I know Amazon can be cheaper, but please consider shopping Pauline…a Friday sacrifice maybe?
Disclosure: I’m an author of their forthcoming titles. I am so grateful to the Pauline Teen imprint for publishing my book and helping young teens discover hope. With your support, Pauline Books and Media can continue to witness the love of Christ to this generation at a time in their lives when they need it the most.
I’m going to give my writing the good kick in the pants it needs: TWO “contests” to complete in the month of November. Any readers out there writers and want to join me in the November double-header (or just one): Tara Lazar’s PiBoIdMo and NaNoWriMo?

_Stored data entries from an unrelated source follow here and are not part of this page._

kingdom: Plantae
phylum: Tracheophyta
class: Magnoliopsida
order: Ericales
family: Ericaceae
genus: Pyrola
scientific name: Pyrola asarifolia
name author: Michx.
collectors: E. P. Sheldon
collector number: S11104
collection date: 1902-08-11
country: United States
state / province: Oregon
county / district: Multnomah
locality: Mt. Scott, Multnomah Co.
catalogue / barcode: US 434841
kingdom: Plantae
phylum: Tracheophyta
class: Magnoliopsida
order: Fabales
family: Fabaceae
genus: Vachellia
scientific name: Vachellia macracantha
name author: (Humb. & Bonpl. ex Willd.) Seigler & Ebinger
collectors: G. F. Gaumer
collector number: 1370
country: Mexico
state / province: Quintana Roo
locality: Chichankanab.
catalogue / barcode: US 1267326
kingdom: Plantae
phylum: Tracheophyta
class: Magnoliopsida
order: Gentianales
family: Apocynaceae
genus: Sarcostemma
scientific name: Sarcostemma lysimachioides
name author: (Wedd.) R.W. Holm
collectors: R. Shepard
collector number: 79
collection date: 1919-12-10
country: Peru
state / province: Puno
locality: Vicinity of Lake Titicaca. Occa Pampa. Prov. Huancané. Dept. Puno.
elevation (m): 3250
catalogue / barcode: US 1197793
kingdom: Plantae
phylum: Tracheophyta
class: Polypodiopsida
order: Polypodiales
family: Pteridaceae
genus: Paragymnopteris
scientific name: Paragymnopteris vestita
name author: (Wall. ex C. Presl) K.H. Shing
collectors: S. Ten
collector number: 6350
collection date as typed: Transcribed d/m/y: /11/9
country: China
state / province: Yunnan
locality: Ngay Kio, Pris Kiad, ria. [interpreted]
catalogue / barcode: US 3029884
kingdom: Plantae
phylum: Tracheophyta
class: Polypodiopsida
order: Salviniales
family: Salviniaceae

But first I need to polish up a manuscript I’ve had in my drawer. It’s historical fiction for middle grade readers (think 9-12). At last week’s Boston Book Festival, I ran into a former Simmons classmate who now works for a big publisher. And she remembered my book from a reading nearly 5(!) years ago! And asked me to send it to her! To her work email. Say prayers please. This would be such a big break.
I went out with Mr. Shy on Sunday. He gave me a little gift. He is now Mr. Sweet. At first the gift stymied me. Date 3? Who does this? No one. Then I remembered: men used to do this—treat their lady friends with flowers or candy—but since they do not and so many sons have not been formed in these lovely customs that it freaks modern young women like me out!
Just how broken of a society are we?
So, on Date 3, there was a moment (okay, maybe more than 1) in which I really wanted to display some affection (He is SO Sweet.) and felt so frustrated at myself for setting this rule (no kissing until after exclusivity and some level of intent or commitment is expressed) that I didn’t know if I’d have the strength to prevent him from making a move.
I say it again: Just how broken are we?!?!
I am inspired to write a whole post about Online Dating. There’s been some chatter on Seraphic Singles and now this article on Slate about the “death” of online dating…
Teaser: I support it as one strategy in seeing if you’re called to marriage [link to IT post], but only if thoughtful about it.
Virtue of the Month Project: Humility. This week, I thought a lot about what it means to be humble with regard to my writing. I especially am struggling with the difference between self-defeatism and true humility. Because to be humble isn’t to get down on yourself (“oh, my book is bad;” “oh, I am failing at this whole picture book thing”). But it doesn’t mean to be prideful (“of course the book is great, how dare you say a negative word!” “my blog is awesome, I deserve more hits”). I think humility in writing is to graciously accept and thank people for their praise, acknowledge someone else’s criticism may be correct, and again to think of myself less and more about my readers.
Writers, do you struggle with humility and your craft?